[Given entries — start]

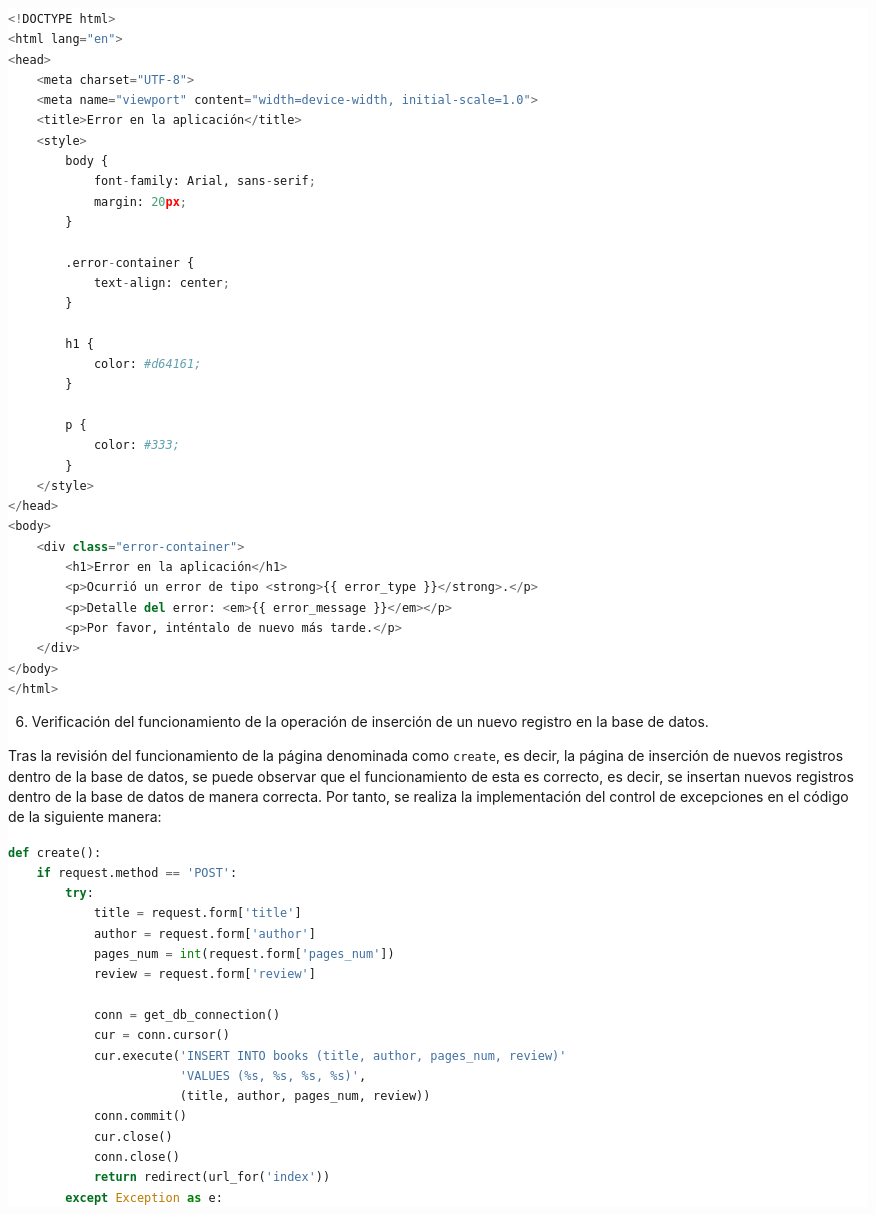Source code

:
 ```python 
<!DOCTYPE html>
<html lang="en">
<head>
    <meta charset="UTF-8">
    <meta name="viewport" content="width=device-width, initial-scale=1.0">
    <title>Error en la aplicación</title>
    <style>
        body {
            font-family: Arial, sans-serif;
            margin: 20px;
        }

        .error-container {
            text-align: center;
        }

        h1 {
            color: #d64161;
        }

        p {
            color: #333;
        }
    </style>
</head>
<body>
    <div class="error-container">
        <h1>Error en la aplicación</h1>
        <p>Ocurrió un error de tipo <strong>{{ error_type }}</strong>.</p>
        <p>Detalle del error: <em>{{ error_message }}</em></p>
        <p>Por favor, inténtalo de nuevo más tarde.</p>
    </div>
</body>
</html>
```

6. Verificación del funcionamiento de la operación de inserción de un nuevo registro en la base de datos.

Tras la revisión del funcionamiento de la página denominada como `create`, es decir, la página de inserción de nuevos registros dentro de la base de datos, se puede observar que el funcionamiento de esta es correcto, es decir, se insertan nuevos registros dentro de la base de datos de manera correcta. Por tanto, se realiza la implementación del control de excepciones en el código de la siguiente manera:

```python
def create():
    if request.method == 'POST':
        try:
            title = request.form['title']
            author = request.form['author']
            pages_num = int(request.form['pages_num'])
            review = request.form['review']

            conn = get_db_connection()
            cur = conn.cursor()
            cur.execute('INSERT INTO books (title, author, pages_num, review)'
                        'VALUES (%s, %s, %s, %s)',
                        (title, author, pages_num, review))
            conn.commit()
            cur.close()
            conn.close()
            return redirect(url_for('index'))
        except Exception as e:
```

[Given entries — finish]
[Given entries — start]

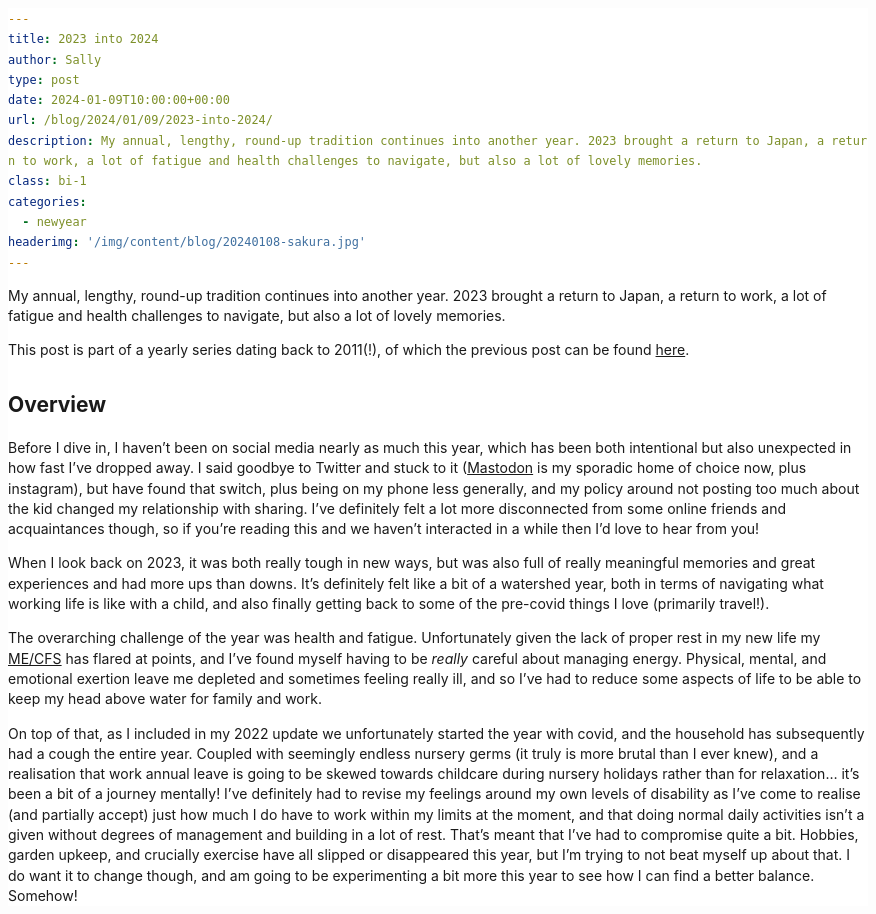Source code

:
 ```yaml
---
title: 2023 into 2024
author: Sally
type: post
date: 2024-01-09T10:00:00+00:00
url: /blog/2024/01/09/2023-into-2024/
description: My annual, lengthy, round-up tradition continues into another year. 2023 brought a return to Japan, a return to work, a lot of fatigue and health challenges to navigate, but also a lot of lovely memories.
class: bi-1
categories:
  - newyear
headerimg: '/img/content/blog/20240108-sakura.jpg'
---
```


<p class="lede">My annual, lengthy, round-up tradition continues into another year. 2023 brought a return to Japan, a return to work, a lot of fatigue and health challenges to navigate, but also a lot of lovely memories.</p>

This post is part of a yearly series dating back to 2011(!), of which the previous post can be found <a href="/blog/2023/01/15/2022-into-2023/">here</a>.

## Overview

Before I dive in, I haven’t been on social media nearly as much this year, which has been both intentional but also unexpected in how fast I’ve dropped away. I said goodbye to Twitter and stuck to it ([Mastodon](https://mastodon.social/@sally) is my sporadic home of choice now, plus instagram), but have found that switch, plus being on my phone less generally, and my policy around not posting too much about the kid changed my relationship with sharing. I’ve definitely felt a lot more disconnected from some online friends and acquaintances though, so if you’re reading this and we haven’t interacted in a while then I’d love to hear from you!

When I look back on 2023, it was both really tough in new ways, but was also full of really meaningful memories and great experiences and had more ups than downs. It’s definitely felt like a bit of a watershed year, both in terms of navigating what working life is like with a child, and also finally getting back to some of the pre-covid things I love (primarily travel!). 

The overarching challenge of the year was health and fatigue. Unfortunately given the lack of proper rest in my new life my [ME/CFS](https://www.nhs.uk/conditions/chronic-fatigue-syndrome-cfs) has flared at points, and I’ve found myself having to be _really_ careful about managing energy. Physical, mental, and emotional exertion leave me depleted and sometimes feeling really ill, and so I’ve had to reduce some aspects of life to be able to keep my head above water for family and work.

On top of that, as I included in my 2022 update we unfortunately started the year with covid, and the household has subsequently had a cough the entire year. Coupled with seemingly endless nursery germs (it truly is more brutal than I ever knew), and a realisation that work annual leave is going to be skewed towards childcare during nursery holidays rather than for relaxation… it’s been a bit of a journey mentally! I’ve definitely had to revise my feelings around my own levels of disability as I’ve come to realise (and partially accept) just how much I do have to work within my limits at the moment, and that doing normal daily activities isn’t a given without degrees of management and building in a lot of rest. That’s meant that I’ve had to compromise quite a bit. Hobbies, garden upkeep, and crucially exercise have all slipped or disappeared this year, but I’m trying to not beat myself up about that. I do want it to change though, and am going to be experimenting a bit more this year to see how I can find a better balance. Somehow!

[Given entries — finish]

▶ What you need to do
Looking at the records above, which lines contain "form"? Copy those lines.

▶ Result for this exercise
            title = request.form['title']
            author = request.form['author']
            pages_num = int(request.form['pages_num'])
            review = request.form['review']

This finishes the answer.